Suite of accounting software products

Sage Accounting and Sage Payroll are a suite of cloud-based accountancy and payroll products developed by Sage Group aimed at small and medium-sized enterprises as well as the self-employed. They exist under the suite banner of Sage Business Cloud, and the products were initially known as Sage One and are available in many of the territories that Sage operate.

Originally launched in the UK and Ireland in 2011 Sage Business Cloud is a set of small business management tool that offers accounting, payroll, payments and time-tracking tools. It includes mobile apps that accept business payments, manage and pay bills, and payroll functions. The product launched in the United States in 2012, Canada, France, Germany and Spain in 2013 and has since launched in other territories that Sage operates in.

In 2025, Sage Business Cloud Payroll was recognised as one of the UK's best small business payroll software options by BusinessPrices.co.uk, due to it being a "robust payroll solution" with a "long-standing reputation in the market".

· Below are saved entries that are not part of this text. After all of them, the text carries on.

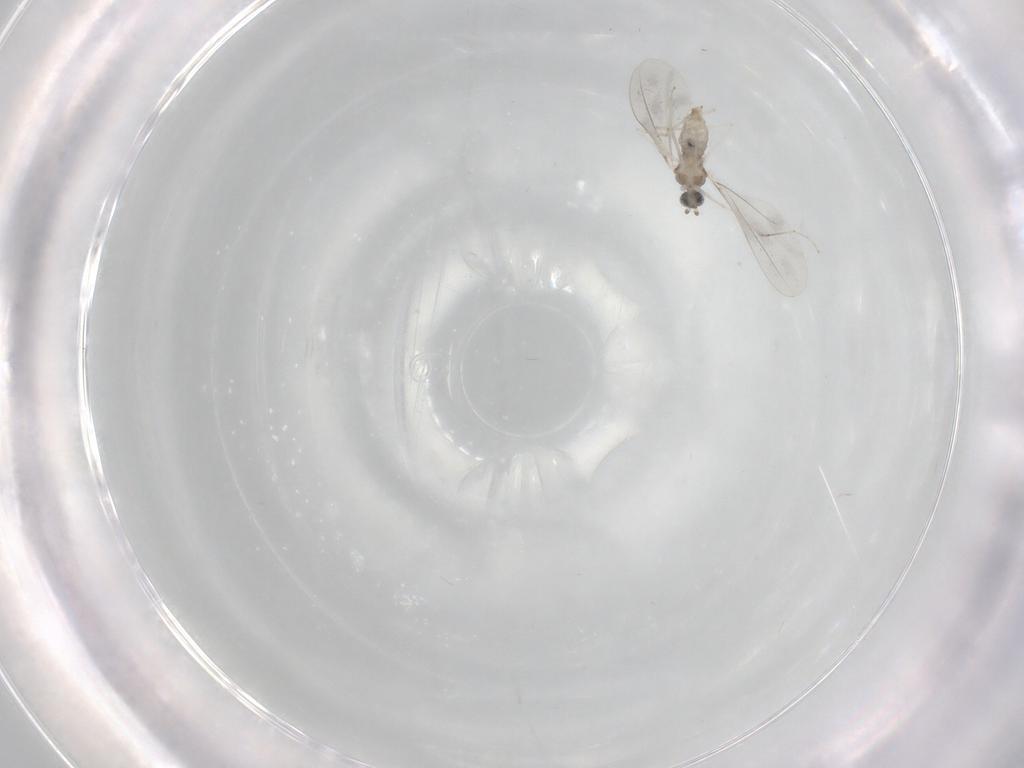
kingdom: Animalia
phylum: Arthropoda
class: Insecta
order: Diptera
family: Cecidomyiidae
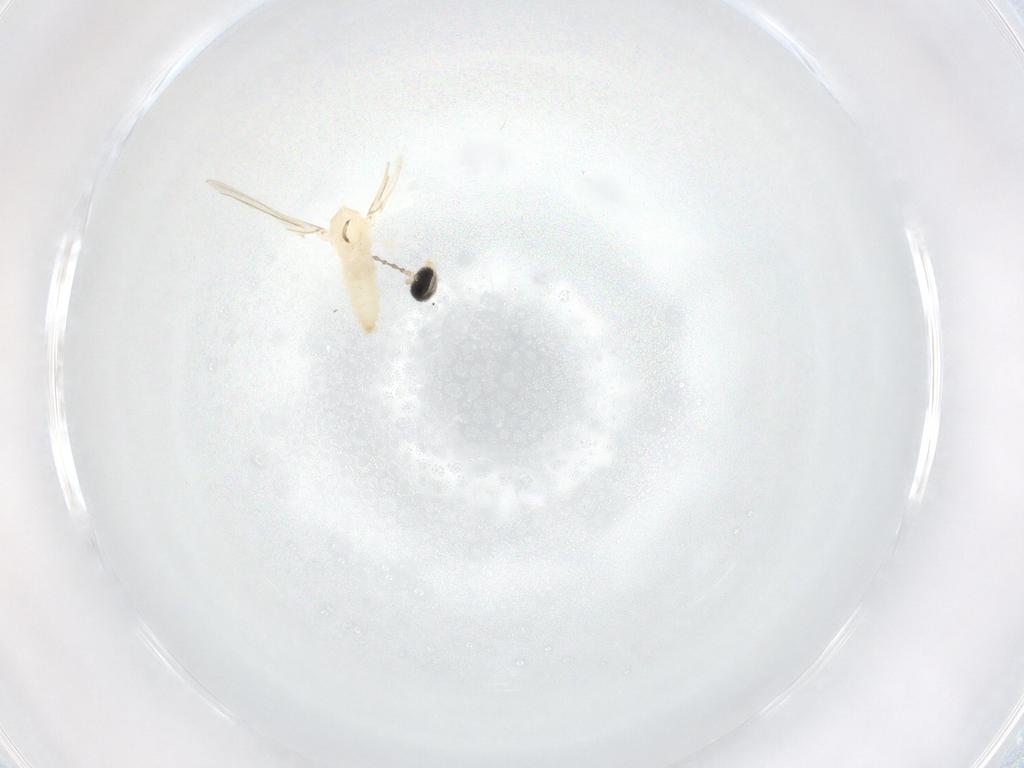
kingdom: Animalia
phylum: Arthropoda
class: Insecta
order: Diptera
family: Cecidomyiidae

Sage Business Cloud is developed using Ruby on Rails and C#/.NET Core by global teams within Sage including at those at their headquarters in Newcastle upon Tyne, England.

The Sage Business Cloud brand is applied to Sage's cloud-based offerings, including Sage People and Sage HR. Sage X3, is also a part of the wider Sage Business Cloud brand but aimed at larger enterprises. Additionally, Sage X3 is part of the Sage Business Cloud portfolio but is specifically designed for larger enterprises, providing advanced enterprise resource planning (ERP) capabilities that support complex business processes like finance, supply chain management, and production.